> [Görev Tanımı]: Malzemedeki satırları, "city" geçen her yere "town" koyarak yeniden yaz ve geri kalan her şeyi aynen bırak. Resim satırlarını yanıta alma.

> [Kullanılacak Veriler]:
______

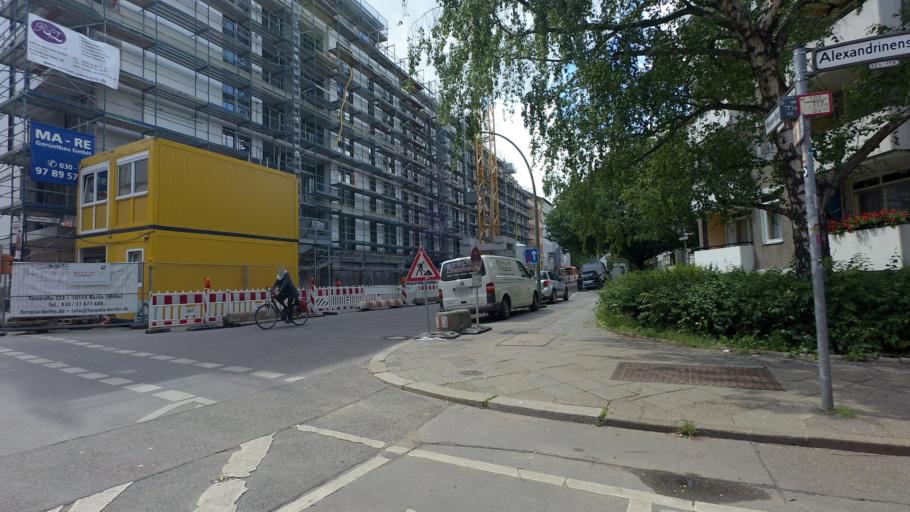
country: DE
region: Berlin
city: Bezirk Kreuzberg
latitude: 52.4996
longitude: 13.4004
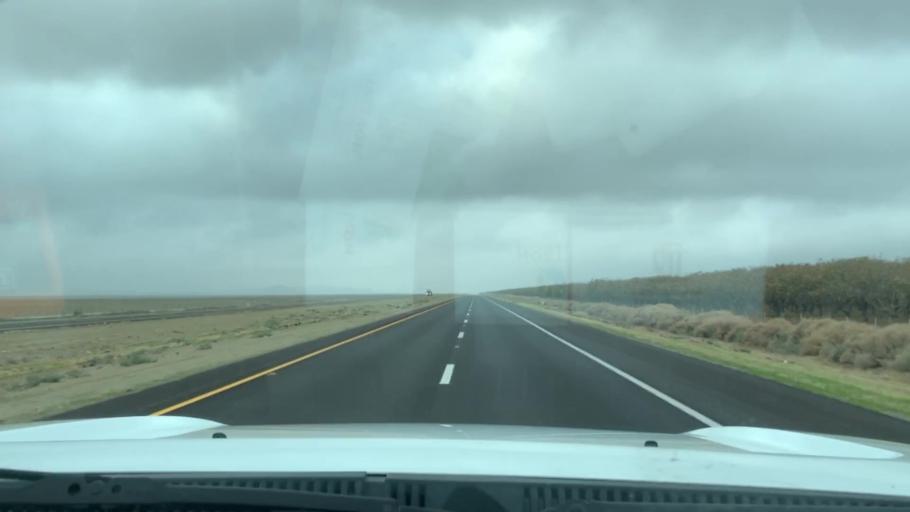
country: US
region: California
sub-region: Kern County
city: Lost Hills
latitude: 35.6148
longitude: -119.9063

______

> [Tam Yanıt]:
country: DE
region: Berlin
town: Bezirk Kreuzberg
latitude: 52.4996
longitude: 13.4004
country: US
region: California
sub-region: Kern County
town: Lost Hills
latitude: 35.6148
longitude: -119.9063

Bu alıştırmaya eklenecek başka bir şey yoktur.